И они поднялись с сена, отряхнулись, надели плащи и хотели уже выйти из сарая. Рудольф прошмыгнул в дверной лаз, под открытым небом вроде стало прохладней. В стороне дома, между кустами, качалась легкая дымка.
— Отнеси меня домой, чтобы я не промочила ноги росой, — попросила Ирма, выкарабкиваясь из сарая на четвереньках.
— Как, на руках или на закорках? — спросил Рудольф.
— Все равно как, — ответила Ирма и прибавила: — Неси, как это делают дикари, которые умыкают для себя женщин.
— Тогда я должен сперва избить тебя до бесчувствия, чтобы тащить на спине, как бревно.
— Хорошо, избей меня до бесчувствия, — согласилась Ирма, — и неси меня на спине в свой вигвам.
— Помнишь, ты сперва сказала: лучше то, чего нет, а не то, что существует. Сделаем так, чтобы было лучше: я не стану избивать тебя до бесчувствия, но ты и так будь бесчувственной, будто я тебя избил. И я понесу тебя такую в свой вигвам, — сказал Рудольф.
— Ладно, я и так буду бесчувственной, тебе не надо бить меня по голове. А дальше что? — спросила Ирма.
— Я сяду на порог сарая, а ты падай без чувств мне на спину, чтобы я смог нести тебя, как бревно, — научил ее Рудольф и, когда Ирма сделала это, продолжал: — А теперь помни, что я избил тебя, что ты без чувств и не ощущаешь боли, и я могу обхватить тебя и держать как хочу.

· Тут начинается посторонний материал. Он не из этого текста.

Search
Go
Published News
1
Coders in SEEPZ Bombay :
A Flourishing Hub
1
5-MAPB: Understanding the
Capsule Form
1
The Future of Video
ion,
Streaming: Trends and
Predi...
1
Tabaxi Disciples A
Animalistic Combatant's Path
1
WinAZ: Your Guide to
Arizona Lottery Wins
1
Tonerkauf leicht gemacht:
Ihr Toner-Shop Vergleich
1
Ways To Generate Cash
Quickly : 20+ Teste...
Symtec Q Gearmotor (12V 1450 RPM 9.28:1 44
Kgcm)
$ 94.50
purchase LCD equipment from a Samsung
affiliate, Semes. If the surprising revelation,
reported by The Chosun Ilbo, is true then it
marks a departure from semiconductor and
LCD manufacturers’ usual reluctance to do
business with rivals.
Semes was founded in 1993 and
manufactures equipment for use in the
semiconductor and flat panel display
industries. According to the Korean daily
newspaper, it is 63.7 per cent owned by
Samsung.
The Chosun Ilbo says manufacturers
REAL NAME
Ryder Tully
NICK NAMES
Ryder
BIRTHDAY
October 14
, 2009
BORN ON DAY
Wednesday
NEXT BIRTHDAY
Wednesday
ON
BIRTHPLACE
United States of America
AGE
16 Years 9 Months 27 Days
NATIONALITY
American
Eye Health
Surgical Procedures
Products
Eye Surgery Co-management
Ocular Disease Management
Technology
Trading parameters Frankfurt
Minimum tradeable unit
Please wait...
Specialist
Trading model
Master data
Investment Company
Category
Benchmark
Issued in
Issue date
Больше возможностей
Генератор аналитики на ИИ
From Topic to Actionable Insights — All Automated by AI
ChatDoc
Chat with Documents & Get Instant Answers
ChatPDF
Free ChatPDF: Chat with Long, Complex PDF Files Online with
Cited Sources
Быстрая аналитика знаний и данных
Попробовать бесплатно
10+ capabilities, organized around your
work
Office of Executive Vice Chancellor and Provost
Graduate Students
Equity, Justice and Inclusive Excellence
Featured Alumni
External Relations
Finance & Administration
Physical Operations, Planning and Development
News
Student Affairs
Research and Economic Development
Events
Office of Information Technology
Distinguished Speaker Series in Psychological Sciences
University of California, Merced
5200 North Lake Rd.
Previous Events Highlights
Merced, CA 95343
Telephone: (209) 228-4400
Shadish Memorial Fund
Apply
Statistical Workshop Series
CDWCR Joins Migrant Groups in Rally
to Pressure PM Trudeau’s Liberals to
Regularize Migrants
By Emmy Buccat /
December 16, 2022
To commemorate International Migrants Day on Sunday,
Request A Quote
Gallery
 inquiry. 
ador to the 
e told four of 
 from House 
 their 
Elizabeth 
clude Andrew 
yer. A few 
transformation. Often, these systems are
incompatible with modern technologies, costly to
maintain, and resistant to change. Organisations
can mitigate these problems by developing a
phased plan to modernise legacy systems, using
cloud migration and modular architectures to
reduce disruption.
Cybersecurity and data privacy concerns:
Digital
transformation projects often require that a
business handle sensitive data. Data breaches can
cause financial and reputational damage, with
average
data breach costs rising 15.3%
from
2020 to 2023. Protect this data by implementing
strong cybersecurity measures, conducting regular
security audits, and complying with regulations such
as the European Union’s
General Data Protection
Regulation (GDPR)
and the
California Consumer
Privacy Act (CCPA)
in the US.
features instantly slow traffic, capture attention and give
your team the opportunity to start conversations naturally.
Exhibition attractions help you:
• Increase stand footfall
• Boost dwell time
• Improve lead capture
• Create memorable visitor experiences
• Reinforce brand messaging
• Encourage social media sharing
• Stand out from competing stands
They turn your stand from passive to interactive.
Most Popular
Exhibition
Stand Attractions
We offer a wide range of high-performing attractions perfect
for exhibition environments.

— Хорошо, хватай, как хочешь, я не почувствую боли, — сказала Ирма.
— Но с обеспамятевшими женщинами не разговаривают, и они молчат, только сопят в две дырочки, — сказал Рудольф.
— Обеспамятевшая женщина нема как рыба, когда мужчина несет ее в свой вигвам, — сказала Ирма.
— Так, теперь я пойду, потому что ты лишилась чувств от побоев.
— Иди, милый, иди, я в самом деле уже почти лишилась чувств, — сказала Ирма.
И мужчина, наклонившись, взвалил жену на плечо, — ноги ее свесились у него со спины, — и двинулся торопливыми короткими шагами к дому; ноша была довольно тяжелая, так что вскоре послышалось сопенье — притом не обеспамятевшей женщины, как должно было быть, а мужчины, который пребывал в полном сознании. А женщина выносила все прекрасно, когда мужчина дергал ее за голову сквозь плащ и время от времени подкидывал, как бревно, а то она соскальзывала у него со спины. Пытаясь избежать этого, Рудольф то и дело вынужден был сгибаться. Рудольф не видел, что перед ним, видел только то, что под ногами. Он споткнулся о какой-то пень или бугор, шагнул уставшей ногой в какой-то ухаб, вовсе не такой уж глубокий, зашатался и в конце концов растянулся вместе со своей ношей — сам упал вперед, а жена — на него; она, правда, рассмеялась, но не очнулась от беспамятства.